The theorem and its proof are simple, nevertheless, very useful. For example, the hardness of \(\mathrm {PCSP}(\mathbb {K}_k,\mathbb {K}_{2k-1})\) mentioned in Example 11 was proved in [18] by showing that every minor condition satisfied in \(\mathrm {Pol}(\mathbb {K}_k,\mathbb {K}_{2k-1})\) is satisfied in \(\mathrm {Pol}(3\mathbb {NAE}_2,3\mathbb {NAE}_l)\) (for some l) and then using the NP-hardness of \(\mathrm {PCSP}(3\mathbb {NAE}_2,3\mathbb {NAE}_l)\) proved in [19] (see Example 12).

4 Conclusion

The PCSP framework is much richer than the CSP framework; on the other hand, the basics of the algebraic theory generalize from CSP to PCSP, as shown in Theorem 6. Strikingly, the computational problems in Theorem 6 are (promise and restricted versions) of two “similar” problems:

1. (i)

   Given a structure \(\mathfrak {A}\) and a first-order sentence \(\phi \) over the same signature, decide whether \(\mathfrak {A}\) satisfies \(\phi \).

2. (ii)

   Given a structure \(\mathfrak {A}\) and a first-order sentence \(\phi \) in a different signature, decide whether symbols in \(\phi \) can be interpreted in \(\mathfrak {A}\) so that \(\mathfrak {A}\) satisfies \(\phi \).
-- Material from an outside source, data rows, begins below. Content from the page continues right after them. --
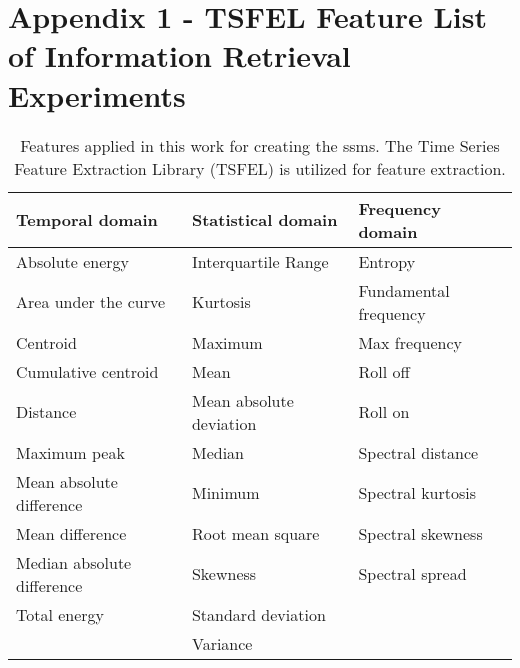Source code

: 
%

\chapter{Appendix 1 - TSFEL Feature List of Information Retrieval Experiments}
\label{app:tsfel}

\begin{table}[H]
    \centering
    \caption{Features applied in this work for creating the \gls{ssm}s. The Time Series Feature Extraction Library (TSFEL) is utilized for feature extraction.}
    \begin{tabular}{l|l|l}
    \toprule
        \textbf{Temporal domain} &  \textbf{Statistical domain} & \textbf{Frequency domain}\\
    \midrule
        Absolute energy & Interquartile Range & Entropy\\
        Area under the curve & Kurtosis & Fundamental frequency\\
        Centroid & Maximum & Max frequency\\
        Cumulative centroid & Mean & Roll off\\
        Distance & Mean absolute deviation & Roll on \\
        Maximum peak & Median & Spectral distance\\
        Mean absolute difference & Minimum & Spectral kurtosis\\
        Mean difference & Root mean square & Spectral skewness\\
        Median absolute difference & Skewness & Spectral spread\\
        Total energy & Standard deviation & \\
         & Variance & \\
    \bottomrule
    \end{tabular}
    \label{tab:tsfel_featurelist}
\end{table}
Indeed, \(\mathrm {CSP}(\mathbb {A})\) is the problem (i) with \(\mathfrak {A}\) a fixed relational structure and \(\phi \) a pp-sentence (and PCSP is a promise version of this problem), whereas a promise version of the problem (ii) restricted to a fixed \(\mathfrak {A}\) of purely functional signature and universally quantified conjunctive first-order sentences \(\phi \) is the second item in Theorem 6. Variants of problem (i) appear in many contexts throughout Computer Science. What about problem (ii)?